_Source document_.
START

Cities that were choking in smog from open fires and boilers were also rescued by electricity – “the clean-coal-by-wire.”  And in another bit of environmental serendipity, burning of these buried hydrocarbons is returning carbon dioxide to Earth’s carbon-deficient atmosphere to support more plant growth all over the globe.  We and the entire biosphere should celebrate having more CO2 in the atmosphere.

The harnessing of nuclear power then gave mankind the key to almost unlimited power for as long as people have enough sense to use it safely.

Earth’s growing human and animal population depend, more than ever, on maintaining this hard-won heritage of resources, rights, inventions, and infrastructure.  It is what ensures future access to reliable, affordable food and energy.

Today the biggest threat to human well-being is the global war on carbon being run by climate-scare/sustainability zealots.  They are trying to undermine and reverse centuries of discoveries and legal heritage.

But they know there is no practical possibility that we can reliably energize our world with the green energy of our ancestors, even if we smothered the surface with windmills and solar shades.  Their secret dream is to destroy urbanized and industrialized humanity; ban private property and free trade; close the mines, factories, farms, and fisheries; tear down the fences and dams; and return the decimated human race to rationed, taxed, and globally controlled dormitories and urban playgrounds.

END

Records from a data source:

START

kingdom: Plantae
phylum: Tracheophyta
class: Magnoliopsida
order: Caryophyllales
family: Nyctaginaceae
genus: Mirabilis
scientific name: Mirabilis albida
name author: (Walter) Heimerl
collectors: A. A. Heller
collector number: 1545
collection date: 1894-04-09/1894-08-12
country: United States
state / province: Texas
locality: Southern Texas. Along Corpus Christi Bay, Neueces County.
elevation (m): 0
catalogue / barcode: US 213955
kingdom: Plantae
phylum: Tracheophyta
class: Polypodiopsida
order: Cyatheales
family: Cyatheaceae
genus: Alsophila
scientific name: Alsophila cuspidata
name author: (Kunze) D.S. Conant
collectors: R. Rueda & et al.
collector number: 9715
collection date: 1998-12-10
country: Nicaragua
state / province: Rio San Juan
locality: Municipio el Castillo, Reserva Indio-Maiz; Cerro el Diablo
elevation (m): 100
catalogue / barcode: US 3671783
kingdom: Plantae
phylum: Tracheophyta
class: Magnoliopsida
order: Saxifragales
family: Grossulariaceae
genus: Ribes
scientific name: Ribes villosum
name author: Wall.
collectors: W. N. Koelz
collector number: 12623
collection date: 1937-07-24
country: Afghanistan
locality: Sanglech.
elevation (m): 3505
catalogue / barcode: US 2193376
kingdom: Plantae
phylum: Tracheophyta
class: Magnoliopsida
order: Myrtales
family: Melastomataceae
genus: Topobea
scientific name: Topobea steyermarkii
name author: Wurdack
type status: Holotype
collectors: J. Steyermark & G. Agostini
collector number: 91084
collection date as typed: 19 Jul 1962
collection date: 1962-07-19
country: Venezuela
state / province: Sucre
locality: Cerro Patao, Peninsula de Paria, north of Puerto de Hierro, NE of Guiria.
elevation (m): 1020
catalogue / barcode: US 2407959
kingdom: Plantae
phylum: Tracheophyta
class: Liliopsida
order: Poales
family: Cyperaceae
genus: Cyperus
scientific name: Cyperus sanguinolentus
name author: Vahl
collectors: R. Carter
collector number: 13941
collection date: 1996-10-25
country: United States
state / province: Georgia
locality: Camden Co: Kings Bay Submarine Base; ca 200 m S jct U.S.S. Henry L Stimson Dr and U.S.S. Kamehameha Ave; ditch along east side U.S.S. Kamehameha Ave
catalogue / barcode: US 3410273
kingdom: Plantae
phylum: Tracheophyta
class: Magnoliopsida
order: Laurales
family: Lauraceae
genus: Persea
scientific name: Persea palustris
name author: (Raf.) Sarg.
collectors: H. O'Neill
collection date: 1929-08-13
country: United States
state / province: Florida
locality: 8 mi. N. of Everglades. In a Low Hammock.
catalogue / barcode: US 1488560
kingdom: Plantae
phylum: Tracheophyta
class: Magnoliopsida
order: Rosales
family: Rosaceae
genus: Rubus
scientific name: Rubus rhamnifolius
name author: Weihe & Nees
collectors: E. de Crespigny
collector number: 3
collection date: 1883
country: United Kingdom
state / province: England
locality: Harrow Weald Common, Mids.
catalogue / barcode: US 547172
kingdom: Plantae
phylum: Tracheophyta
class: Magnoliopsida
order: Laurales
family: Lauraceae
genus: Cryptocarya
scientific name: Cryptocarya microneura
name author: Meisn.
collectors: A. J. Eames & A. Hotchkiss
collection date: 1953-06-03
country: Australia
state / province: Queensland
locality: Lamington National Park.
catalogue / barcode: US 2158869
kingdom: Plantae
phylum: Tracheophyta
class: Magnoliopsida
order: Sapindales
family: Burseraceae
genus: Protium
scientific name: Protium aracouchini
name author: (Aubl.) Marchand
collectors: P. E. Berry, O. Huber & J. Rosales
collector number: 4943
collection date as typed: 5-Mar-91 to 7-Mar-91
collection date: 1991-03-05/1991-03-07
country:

END

_Short exercise A_. Using the energy passage, decide whether each statement agrees with it. Answer yes or no, and quote the deciding words. (i) Electricity made the smog in cities worse. (ii) Nuclear power gave mankind the key to almost unlimited power. (iii) The global war on carbon is called the biggest threat to human well-being today.
_Short exercise B_. Carry on the energy passage from its last sentence.
None of this material is needed.

_Exercise result A_.
(i) No: "Cities that were choking in smog from open fires and boilers were also rescued by electricity"
(ii) Yes: "The harnessing of nuclear power then gave mankind the key to almost unlimited power"
(iii) Yes: "Today the biggest threat to human well-being is the global war on carbon"

_Exercise result B_.
This is what these enemies of humanity really think:


"Giving society cheap, abundant energy would be the
equivalent of giving an idiot child a machine gun."
 — Prof Paul Ehrlich, Stanford University

"Isn't the only hope for the planet that the industrialized civilizations collapse?  Isn't it our responsibility to bring that about?" — Maurice Strong, founder of the UN Environment Programme

"We must make this an insecure and inhospitable place for capitalists and their projects. We must reclaim the roads and ploughed land, halt dam construction, tear down existing dams, free shackled rivers and return to wilderness millions of acres of presently settled land."

"My three main goals would be to reduce human population to about 100 million worldwide, destroy the industrial infrastructure and see wilderness, with its full complement of species, returning throughout the world."

— Dave Foreman, co-founder of Earth First!

"My vision is for a country, a society, a world where we don't use any coal, oil, or natural gas because we have zero-emissions electricity in huge abundance...."

— Dr Alan Finkel, 
Australia’s new green government-appointed “Chief Scientist”.



These foes of freedom and their clandestine controllers are planning to forge the green chains of a global government for humanity in Paris next month.

They must not succeed.

We must defend our right to develop and use our own land, resources, and property to produce abundant, reliable, and affordable energy and food.

Tell our politicians: “Sign NOTHING that we can’t get out of in Paris in December.”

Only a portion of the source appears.